Recent genome-wide association studies have shown that rs7566605 in the upstream region of the INSIG2 gene is associated with obesity (Herbert et al. 2006). Associations between rs7566605 and the obesity phenotype have been observed in many Caucasian subjects (Herbert et al. 2006; Hall et al. 2006; Lyon et al. 2007; Liu et al. 2008). However, these associations were controversial with regard to Asian subjects (Yang et al. 2008; Tabara et al. 2008). The association between rs7566605 and BMI may be hard to be replicated in the Asian general population due to the relatively smaller average BMI value and smaller proportion of obesity with BMI >30 kg/m2 in Asians compared with those in Caucasians. Indeed, criteria of obesity is BMI >30 kg/m2 in Caucasians and BMI >25 kg/m2 in Japanese. We could show the contribution of rs7566605 to obesity in Japanese using severely obese patients with a BMI ≥30 kg/m2 as cases. SNP rs7566605 could also contribute to the development of severe obesity in Japanese.

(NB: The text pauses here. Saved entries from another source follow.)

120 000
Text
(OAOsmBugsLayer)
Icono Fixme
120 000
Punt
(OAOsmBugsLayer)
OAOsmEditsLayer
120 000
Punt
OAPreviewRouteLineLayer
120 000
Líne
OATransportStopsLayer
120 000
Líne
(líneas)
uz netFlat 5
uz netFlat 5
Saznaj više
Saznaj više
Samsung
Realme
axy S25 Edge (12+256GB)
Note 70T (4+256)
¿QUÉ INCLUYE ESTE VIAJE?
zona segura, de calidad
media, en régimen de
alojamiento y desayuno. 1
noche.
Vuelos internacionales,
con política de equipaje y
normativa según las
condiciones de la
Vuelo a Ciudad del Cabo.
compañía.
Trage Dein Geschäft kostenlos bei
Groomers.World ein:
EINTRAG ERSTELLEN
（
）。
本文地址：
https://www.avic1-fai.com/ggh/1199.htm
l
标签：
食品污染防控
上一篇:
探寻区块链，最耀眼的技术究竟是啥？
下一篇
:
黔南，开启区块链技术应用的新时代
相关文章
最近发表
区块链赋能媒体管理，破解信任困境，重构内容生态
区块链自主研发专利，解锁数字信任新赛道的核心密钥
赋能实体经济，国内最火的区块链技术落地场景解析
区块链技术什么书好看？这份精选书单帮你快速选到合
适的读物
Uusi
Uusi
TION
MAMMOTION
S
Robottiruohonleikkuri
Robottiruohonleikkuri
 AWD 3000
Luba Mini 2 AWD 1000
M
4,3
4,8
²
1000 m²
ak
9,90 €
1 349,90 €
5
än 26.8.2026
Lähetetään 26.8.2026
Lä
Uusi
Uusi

Allele frequency was 0.31–0.34 in Japanese, just as observed in European subjects, and the CC genotype was also associated with severe obesity in Japanese, as previously reported (Herbert et al. 2006; Hall et al. 2006; Lyon et al. 2007; Liu et al. 2008). However, CC genotype was not significantly associated with BMI in obese and control groups, although CC homozygotes had higher BMI. Thus, it is possible that our study did not have sufficient power to detect the association between rs7566605 and BMI. The CC genotype would be thrifty variation and have an advantage for survival before modern times. Subjects with CC genotype would be susceptible to obesity in recent years. As a result, the number of CC homozygotes would increase in severely obese group, leading to a deviation from Hardy–Weinberg equilibrium.

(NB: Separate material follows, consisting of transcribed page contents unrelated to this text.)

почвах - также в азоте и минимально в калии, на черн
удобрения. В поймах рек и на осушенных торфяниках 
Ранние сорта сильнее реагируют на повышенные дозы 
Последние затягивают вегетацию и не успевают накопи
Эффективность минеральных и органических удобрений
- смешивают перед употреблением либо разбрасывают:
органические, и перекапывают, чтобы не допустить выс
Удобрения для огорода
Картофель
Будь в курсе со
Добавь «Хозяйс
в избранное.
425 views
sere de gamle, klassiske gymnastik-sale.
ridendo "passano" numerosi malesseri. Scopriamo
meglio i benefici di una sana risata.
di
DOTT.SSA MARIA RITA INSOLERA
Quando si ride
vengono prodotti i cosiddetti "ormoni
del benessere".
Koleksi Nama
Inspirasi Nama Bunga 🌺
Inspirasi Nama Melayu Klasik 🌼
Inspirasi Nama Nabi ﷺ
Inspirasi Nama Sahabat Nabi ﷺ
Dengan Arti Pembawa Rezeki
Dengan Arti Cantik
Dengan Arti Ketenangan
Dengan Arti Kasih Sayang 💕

Since rs7566605 exists approximately 10 kb upstream from INSIG2, SNPs may affect the transcriptional activity of INSIG2. INSIG2 is expressed ubiquitously. It was downregulated by insulin in the liver and involved in fatty acid synthesis (Yabe et al. 2003; Takaishi et al. 2004). INSIG2 also mediates feedback control of cholesterol synthesis (Goldstein et al. 2006). Although serum total cholesterol, HDL cholesterol, and triglycerides were not significantly different among genotypes, it is possible that INSIG2 is related to obesity as it affects lipid metabolism.

In summary, our study indicated that rs7566605 in the upstream region of the INSIG2 gene may influence the risk of severe obesity in Japanese.